▶ **Work required**
Below are the records; repeat exactly their lines between the line holding "dodavatelem." and the line holding "schilderwerken op de", inclusive, skipping the pictures.

====== Supplied information

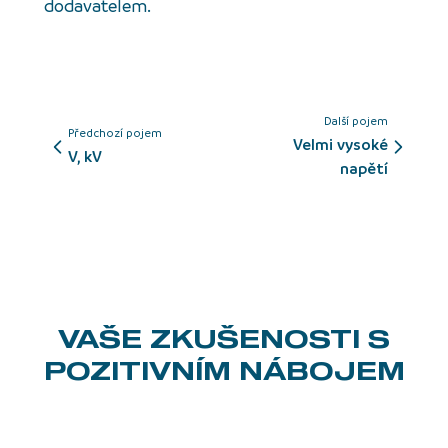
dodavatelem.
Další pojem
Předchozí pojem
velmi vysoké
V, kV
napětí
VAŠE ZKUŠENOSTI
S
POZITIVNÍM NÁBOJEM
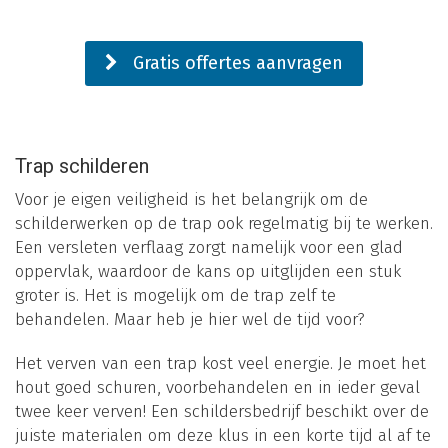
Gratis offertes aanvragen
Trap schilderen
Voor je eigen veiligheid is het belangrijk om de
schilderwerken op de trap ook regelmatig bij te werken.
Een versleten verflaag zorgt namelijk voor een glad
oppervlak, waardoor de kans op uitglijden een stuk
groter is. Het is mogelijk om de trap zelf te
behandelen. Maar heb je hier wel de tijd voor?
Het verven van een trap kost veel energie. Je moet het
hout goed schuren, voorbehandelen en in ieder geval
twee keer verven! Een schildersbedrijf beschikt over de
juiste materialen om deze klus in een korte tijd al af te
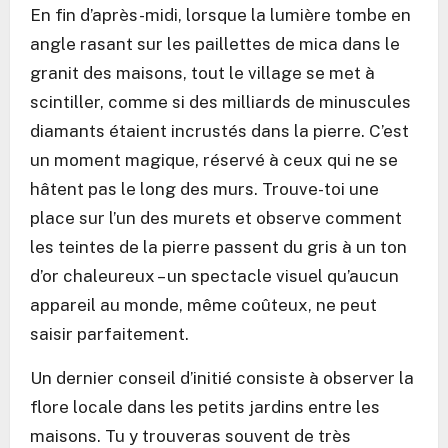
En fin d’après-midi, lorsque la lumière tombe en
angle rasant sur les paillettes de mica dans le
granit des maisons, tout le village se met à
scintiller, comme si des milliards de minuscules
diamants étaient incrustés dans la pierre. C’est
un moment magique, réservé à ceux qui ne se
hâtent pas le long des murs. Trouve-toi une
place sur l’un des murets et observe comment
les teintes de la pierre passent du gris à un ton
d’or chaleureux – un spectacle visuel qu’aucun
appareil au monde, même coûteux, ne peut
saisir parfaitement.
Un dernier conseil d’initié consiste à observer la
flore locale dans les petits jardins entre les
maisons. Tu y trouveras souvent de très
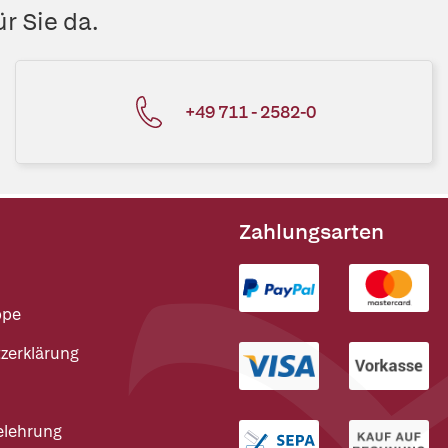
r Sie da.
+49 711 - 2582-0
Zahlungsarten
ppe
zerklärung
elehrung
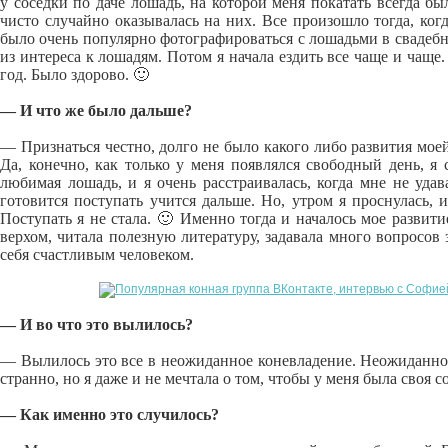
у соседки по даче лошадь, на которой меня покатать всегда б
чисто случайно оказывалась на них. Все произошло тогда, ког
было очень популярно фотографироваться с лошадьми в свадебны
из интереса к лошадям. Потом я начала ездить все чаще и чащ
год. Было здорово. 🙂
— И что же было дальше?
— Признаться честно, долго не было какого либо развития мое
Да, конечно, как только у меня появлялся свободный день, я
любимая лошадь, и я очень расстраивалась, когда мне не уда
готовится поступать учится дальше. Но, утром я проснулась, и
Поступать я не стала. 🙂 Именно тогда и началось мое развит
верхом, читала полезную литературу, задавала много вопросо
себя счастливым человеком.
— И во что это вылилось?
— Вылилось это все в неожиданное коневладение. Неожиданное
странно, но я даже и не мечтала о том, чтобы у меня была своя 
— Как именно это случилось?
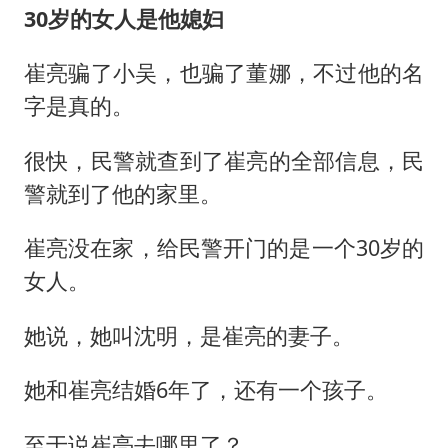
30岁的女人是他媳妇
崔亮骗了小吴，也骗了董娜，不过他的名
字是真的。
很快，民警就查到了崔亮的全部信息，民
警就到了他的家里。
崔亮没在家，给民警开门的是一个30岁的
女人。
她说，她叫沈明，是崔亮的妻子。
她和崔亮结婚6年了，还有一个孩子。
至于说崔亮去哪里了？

============
====== Supplied information

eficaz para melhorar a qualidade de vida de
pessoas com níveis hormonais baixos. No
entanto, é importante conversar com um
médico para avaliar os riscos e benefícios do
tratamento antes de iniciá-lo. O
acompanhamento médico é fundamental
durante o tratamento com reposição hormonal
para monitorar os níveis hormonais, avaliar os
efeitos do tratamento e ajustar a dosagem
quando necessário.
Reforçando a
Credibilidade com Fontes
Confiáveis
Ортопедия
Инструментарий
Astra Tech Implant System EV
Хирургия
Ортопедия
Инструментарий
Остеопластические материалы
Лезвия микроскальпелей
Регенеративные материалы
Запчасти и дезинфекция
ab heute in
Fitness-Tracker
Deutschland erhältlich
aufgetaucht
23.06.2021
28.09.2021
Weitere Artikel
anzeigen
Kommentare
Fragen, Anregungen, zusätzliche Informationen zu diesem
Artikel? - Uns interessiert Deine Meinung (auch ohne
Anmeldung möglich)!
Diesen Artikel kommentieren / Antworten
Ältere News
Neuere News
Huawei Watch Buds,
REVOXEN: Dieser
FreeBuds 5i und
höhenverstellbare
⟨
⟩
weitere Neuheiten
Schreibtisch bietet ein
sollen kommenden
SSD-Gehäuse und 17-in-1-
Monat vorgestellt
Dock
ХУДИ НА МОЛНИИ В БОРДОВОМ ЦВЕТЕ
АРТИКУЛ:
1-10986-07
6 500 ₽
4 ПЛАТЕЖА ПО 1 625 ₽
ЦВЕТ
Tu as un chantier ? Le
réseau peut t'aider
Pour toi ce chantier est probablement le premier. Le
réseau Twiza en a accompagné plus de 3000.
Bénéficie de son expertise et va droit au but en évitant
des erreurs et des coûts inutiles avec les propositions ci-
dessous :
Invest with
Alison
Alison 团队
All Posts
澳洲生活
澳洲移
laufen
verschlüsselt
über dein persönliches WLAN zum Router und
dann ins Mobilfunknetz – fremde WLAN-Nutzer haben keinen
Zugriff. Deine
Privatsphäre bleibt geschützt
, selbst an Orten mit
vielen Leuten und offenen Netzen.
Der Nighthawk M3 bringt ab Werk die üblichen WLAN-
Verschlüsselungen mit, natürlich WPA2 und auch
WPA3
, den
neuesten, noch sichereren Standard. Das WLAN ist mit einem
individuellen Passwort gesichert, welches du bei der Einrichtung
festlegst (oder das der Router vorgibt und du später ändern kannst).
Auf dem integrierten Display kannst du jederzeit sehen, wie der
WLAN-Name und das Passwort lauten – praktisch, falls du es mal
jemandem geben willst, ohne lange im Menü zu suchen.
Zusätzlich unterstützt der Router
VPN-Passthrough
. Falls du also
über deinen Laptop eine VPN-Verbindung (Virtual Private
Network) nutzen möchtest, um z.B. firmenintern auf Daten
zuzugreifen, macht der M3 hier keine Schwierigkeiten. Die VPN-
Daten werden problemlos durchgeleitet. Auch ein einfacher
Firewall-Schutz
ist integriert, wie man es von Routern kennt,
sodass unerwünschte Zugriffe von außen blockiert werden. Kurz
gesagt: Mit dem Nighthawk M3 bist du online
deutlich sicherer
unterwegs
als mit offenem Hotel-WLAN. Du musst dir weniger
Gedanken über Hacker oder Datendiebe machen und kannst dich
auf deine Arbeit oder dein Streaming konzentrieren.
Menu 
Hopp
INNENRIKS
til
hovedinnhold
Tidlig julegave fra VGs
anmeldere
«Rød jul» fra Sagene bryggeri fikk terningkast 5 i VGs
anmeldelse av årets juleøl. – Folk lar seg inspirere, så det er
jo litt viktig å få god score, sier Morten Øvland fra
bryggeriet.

============
====== Supplied information

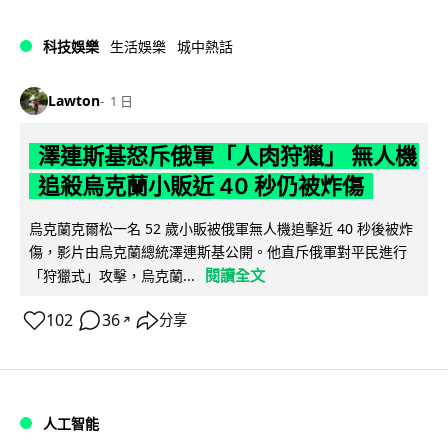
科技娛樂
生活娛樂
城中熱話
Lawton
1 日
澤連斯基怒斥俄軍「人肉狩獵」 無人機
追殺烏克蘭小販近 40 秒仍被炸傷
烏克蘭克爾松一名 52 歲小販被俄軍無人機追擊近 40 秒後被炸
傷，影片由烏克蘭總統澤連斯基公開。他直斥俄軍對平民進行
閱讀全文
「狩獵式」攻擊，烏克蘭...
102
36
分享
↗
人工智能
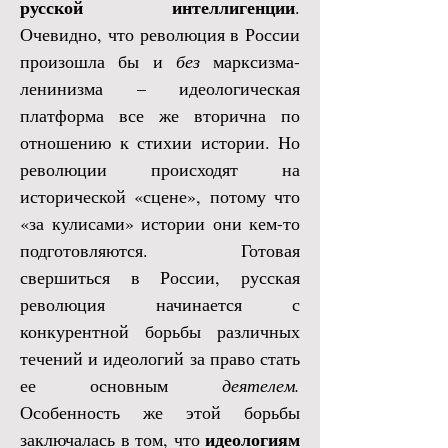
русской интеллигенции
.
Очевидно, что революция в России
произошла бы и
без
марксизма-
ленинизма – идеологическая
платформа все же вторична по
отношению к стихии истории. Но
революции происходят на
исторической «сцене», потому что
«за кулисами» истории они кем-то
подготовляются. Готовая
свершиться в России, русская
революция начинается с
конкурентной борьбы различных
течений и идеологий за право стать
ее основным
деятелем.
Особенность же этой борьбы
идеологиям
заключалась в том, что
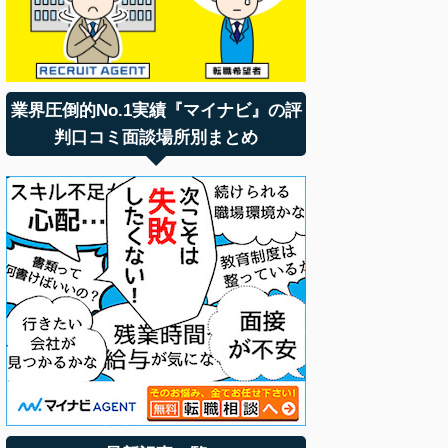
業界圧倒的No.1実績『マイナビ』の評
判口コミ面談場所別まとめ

============

▶ **Response area**
dodavatelem.
Další pojem
Předchozí pojem
velmi vysoké
V, kV
napětí
VAŠE ZKUŠENOSTI
S
POZITIVNÍM NÁBOJEM
Gratis offertes aanvragen
Trap schilderen
Voor je eigen veiligheid is het belangrijk om de
schilderwerken op de trap ook regelmatig bij te werken.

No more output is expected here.